Work task: Report the count of lines in the entries below that contain "investigation", and leave out everything else.

Source records:
=-=-=
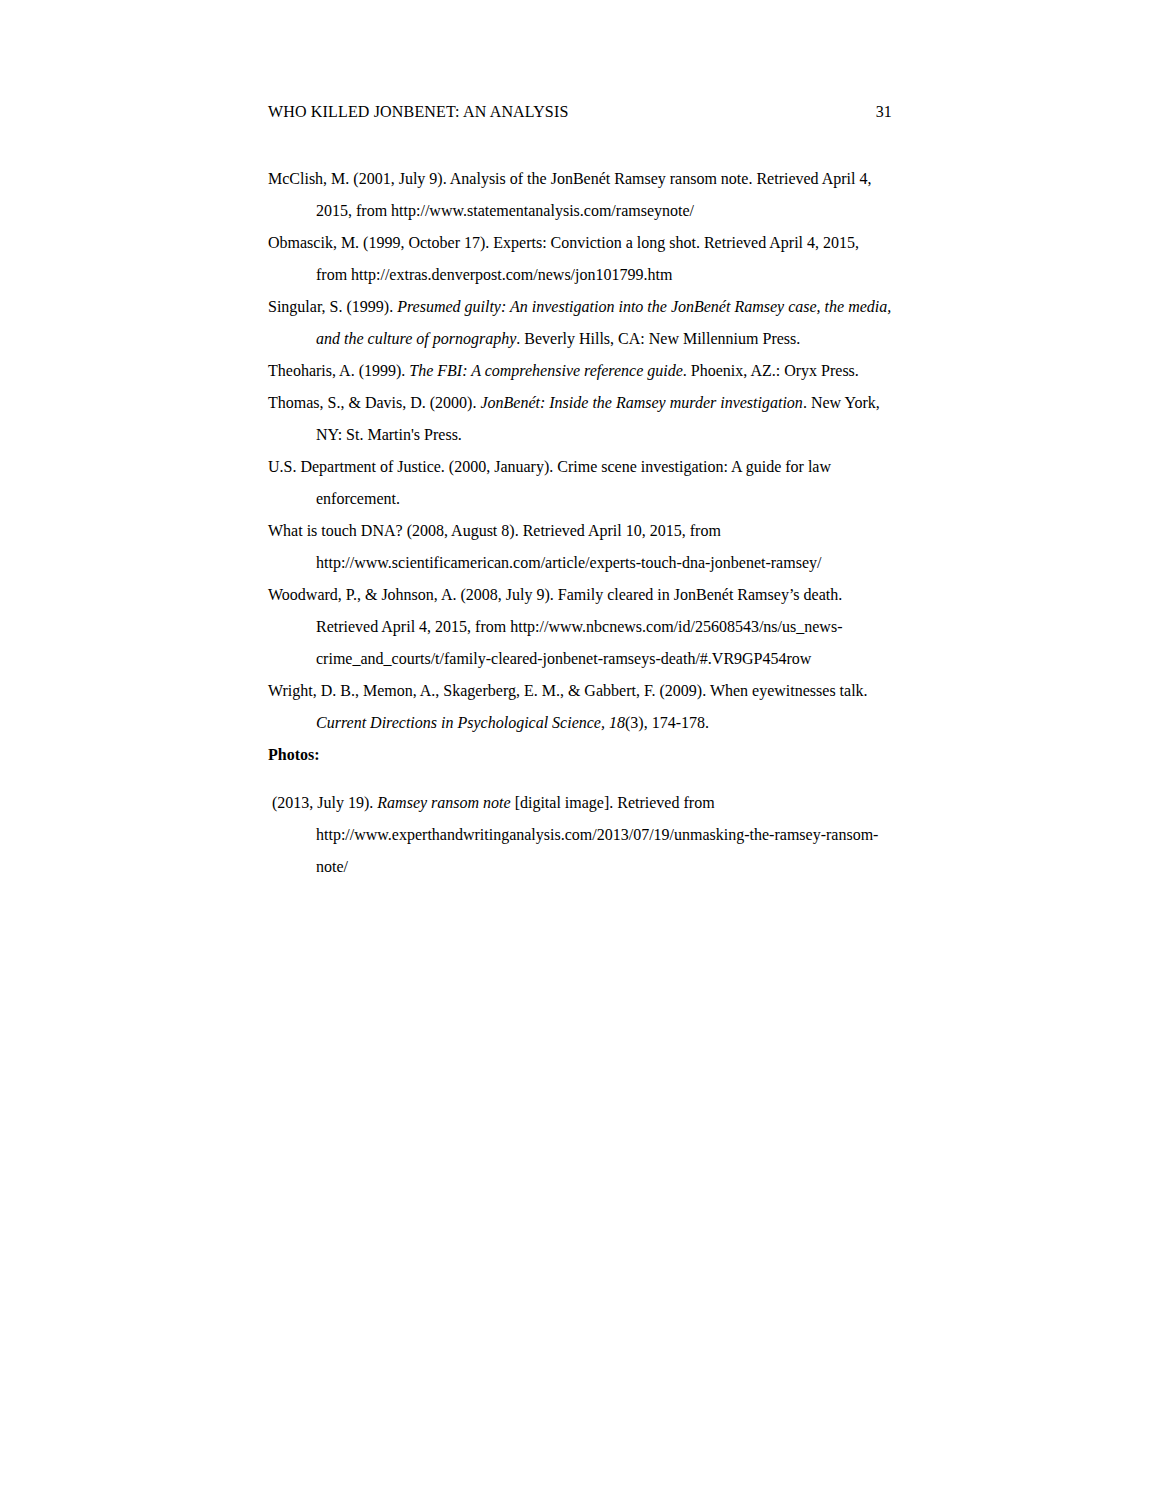Who Killed JonBenet: An Analysis 31
McClish, M. (2001, July 9). Analysis of the JonBenét Ramsey ransom note. Retrieved April 4, 2015, from http://www.statementanalysis.com/ramseynote/
Obmascik, M. (1999, October 17). Experts: Conviction a long shot. Retrieved April 4, 2015, from http://extras.denverpost.com/news/jon101799.htm
Singular, S. (1999). Presumed guilty: An investigation into the JonBenét Ramsey case, the media, and the culture of pornography. Beverly Hills, CA: New Millennium Press.
Theoharis, A. (1999). The FBI: A comprehensive reference guide. Phoenix, AZ.: Oryx Press.
Thomas, S., & Davis, D. (2000). JonBenét: Inside the Ramsey murder investigation. New York, NY: St. Martin's Press.
U.S. Department of Justice. (2000, January). Crime scene investigation: A guide for law enforcement.
What is touch DNA? (2008, August 8). Retrieved April 10, 2015, from http://www.scientificamerican.com/article/experts-touch-dna-jonbenet-ramsey/
Woodward, P., & Johnson, A. (2008, July 9). Family cleared in JonBenét Ramsey’s death. Retrieved April 4, 2015, from http://www.nbcnews.com/id/25608543/ns/us_news-crime_and_courts/t/family-cleared-jonbenet-ramseys-death/#.VR9GP454row
Wright, D. B., Memon, A., Skagerberg, E. M., & Gabbert, F. (2009). When eyewitnesses talk. Current Directions in Psychological Science, 18(3), 174-178.
Photos:
(2013, July 19). Ramsey ransom note [digital image]. Retrieved from http://www.experthandwritinganalysis.com/2013/07/19/unmasking-the-ramsey-ransom-note/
=-=-=
Task solution: 3